## Selected passage
+ + + + +

Parents’ marital experiences are associated with both the expectations and attitudes young adults hold and their union behavior (Amato & DeBoer, 2001; Arocho & Kamp Dush, 2017). To ascertain a time-varying measure of the respondents’ parents’ marital status, I turned to the PSID marital histories collected on all adults ages 15–44 (Institute for Social Research, 2018). I identified the respondents’ primary caregiver in the CDS 1997 wave and collected their month of entry into first marriage, exit from first marriage, and entry into second marriage. From this, I created a time-varying indicator denoting the caregiver being never married, in first marriage, out of first marriage, and in second or higher order marriage at each month. If a respondent was observed past the parent’s last interview, the values were set to missing after that year unless the parent had died, in which case the last value was retained for the remaining TAS interviews.

Biennial variables.

+ + + + +

## Information provided
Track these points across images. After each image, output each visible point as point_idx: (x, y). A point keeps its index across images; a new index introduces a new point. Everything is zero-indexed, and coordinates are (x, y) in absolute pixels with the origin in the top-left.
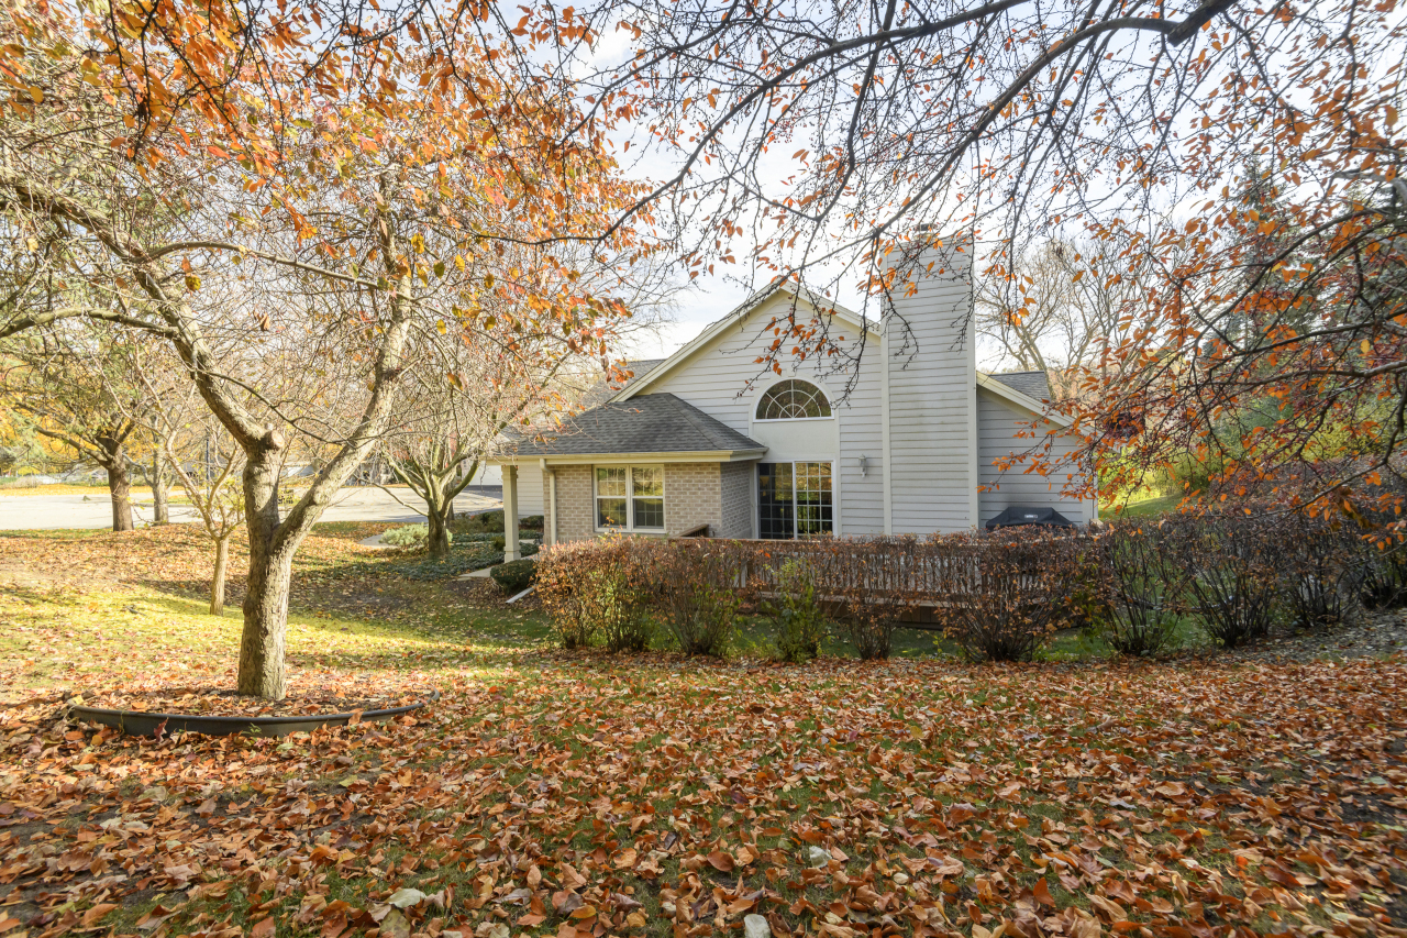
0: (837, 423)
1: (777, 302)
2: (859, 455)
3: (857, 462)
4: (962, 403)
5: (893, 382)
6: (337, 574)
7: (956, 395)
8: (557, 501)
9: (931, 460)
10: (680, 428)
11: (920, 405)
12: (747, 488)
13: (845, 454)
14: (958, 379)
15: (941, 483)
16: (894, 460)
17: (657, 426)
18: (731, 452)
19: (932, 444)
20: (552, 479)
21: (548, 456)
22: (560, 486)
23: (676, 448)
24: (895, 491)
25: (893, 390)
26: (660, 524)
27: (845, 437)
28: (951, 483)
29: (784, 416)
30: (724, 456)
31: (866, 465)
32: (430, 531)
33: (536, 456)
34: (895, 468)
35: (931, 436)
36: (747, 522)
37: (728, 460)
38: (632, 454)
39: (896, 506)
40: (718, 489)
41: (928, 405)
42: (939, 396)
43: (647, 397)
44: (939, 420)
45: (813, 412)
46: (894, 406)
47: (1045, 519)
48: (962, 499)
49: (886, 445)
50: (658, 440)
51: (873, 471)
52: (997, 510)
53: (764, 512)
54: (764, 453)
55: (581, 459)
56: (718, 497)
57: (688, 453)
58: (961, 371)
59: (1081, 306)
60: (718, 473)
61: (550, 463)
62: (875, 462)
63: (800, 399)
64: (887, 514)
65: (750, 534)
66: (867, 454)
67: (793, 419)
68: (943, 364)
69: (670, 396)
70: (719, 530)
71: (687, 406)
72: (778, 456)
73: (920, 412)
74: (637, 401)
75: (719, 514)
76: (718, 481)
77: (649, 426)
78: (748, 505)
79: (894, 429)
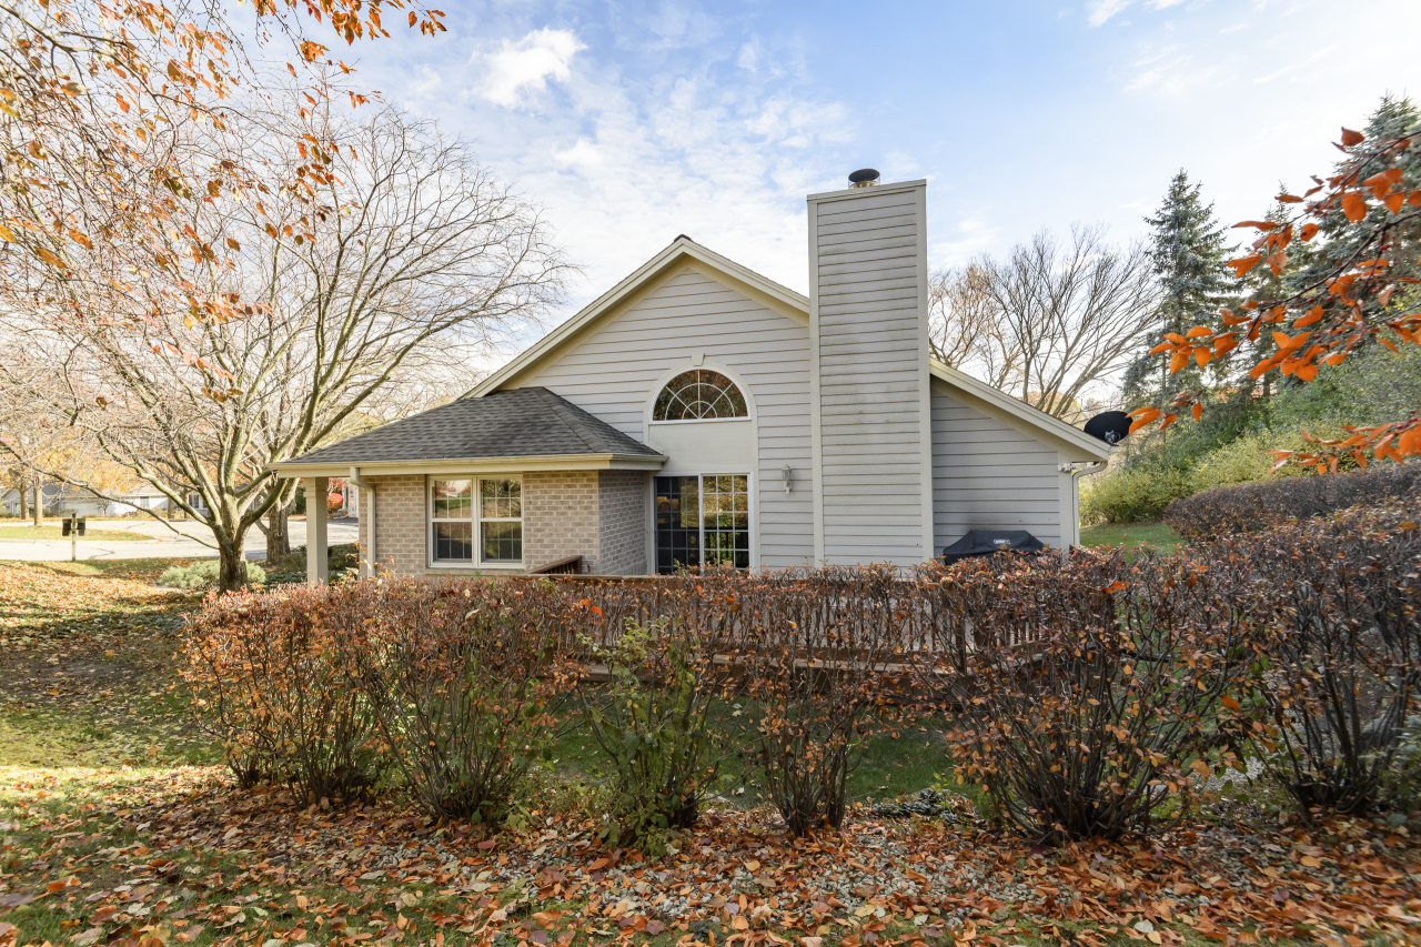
0: (754, 425)
1: (680, 271)
2: (783, 465)
3: (780, 475)
4: (911, 396)
5: (826, 370)
6: (61, 631)
7: (904, 387)
8: (376, 525)
9: (873, 469)
10: (548, 427)
11: (860, 398)
12: (640, 509)
13: (765, 465)
14: (908, 365)
15: (885, 500)
16: (828, 470)
17: (518, 425)
18: (610, 456)
19: (874, 449)
20: (370, 495)
21: (361, 464)
22: (382, 505)
23: (538, 451)
24: (829, 510)
25: (825, 380)
26: (518, 556)
27: (766, 443)
28: (899, 500)
29: (689, 416)
30: (601, 461)
31: (791, 478)
32: (222, 569)
33: (344, 464)
34: (828, 480)
35: (874, 439)
36: (640, 552)
37: (607, 466)
38: (477, 460)
39: (829, 530)
40: (595, 508)
41: (869, 398)
42: (882, 388)
43: (514, 392)
44: (883, 418)
45: (723, 411)
46: (826, 400)
47: (1019, 546)
48: (913, 520)
49: (816, 452)
50: (516, 443)
51: (799, 486)
52: (955, 534)
53: (662, 539)
54: (663, 464)
55: (406, 466)
56: (595, 518)
57: (553, 457)
58: (911, 355)
59: (999, 337)
60: (595, 486)
61: (363, 473)
62: (802, 475)
63: (709, 396)
64: (818, 540)
65: (644, 569)
66: (792, 464)
67: (700, 420)
68: (888, 346)
69: (544, 390)
70: (596, 563)
71: (561, 400)
72: (681, 466)
73: (860, 408)
74: (499, 397)
75: (596, 541)
76: (595, 496)
77: (507, 425)
78: (643, 531)
79: (827, 430)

+ + + + +

## Task list
1) According to the passage on parents' marital status, what age range of adults did the PSID marital histories cover?
2) Please continue the passage on parents' marital status from where it stops.
The entries are separate material, unrelated to the passage on parents' marital status.

## Answers in order
1) All adults ages 15–44.

2)
Variables measured only at interviews were updated at the month of the interview and maintained that value until the next interview. These variables included the importance a respondent placed on religion, their present savings, current student loan debt, and how much they worried about their future. Religiosity was measured with the question “How important is religion to you?” with responses from 1 “not at all important” to 4 “very important.” Respondents who did not identify as religious were given a distinct code. Across the years, more than half of respondents with a religious identity responded that it was “very important,” thus I collapsed responses into: not religious, religious but less than very important, religious and very important. Savings was measured as the amount respondents held in savings or checking accounts, with responses for $0, $1-$999, and $1,000+. Similarly, respondents reported if they held student loan debt, and if so, how much, and I coded these responses in the same categories as savings. The measure of worry was the average score on a scale originally developed for the Michigan Study of Adolescent and Adult Life Transitions (Institute for Social Research, 2018). The questions for this scale included “How often do you worry that you may not have enough money to pay for things?” “How often do you feel discouraged about the future?” and “How often do you worry that you will not have a good job in the future?” and was scored 1–7 with higher scores indicating worrying more often (α = .73–.79 for analytic sample each year). A measure of overall wellbeing was derived from averaging 14 items assessing psychological, social, and emotional wellbeing (α = .87–.89); these scales came from the Midlife in the United States study (Institute for Social Research, 2018). Religion predicts union formation type and timing (Eggebeen & Dew, 2009), and savings and student loans were included as a measure of financial wellbeing, another predictor of union formation (Smock, Manning, & Porter, 2005). The measure of worry provided both an insight into respondents’ readiness for marriage (Carroll et al., 2009) and pessimism, and the wellbeing measure was meant to pick up on previously-identified associations between wellbeing and expectations of divorce (Arocho & Purtell, 2018).

Invariant variables.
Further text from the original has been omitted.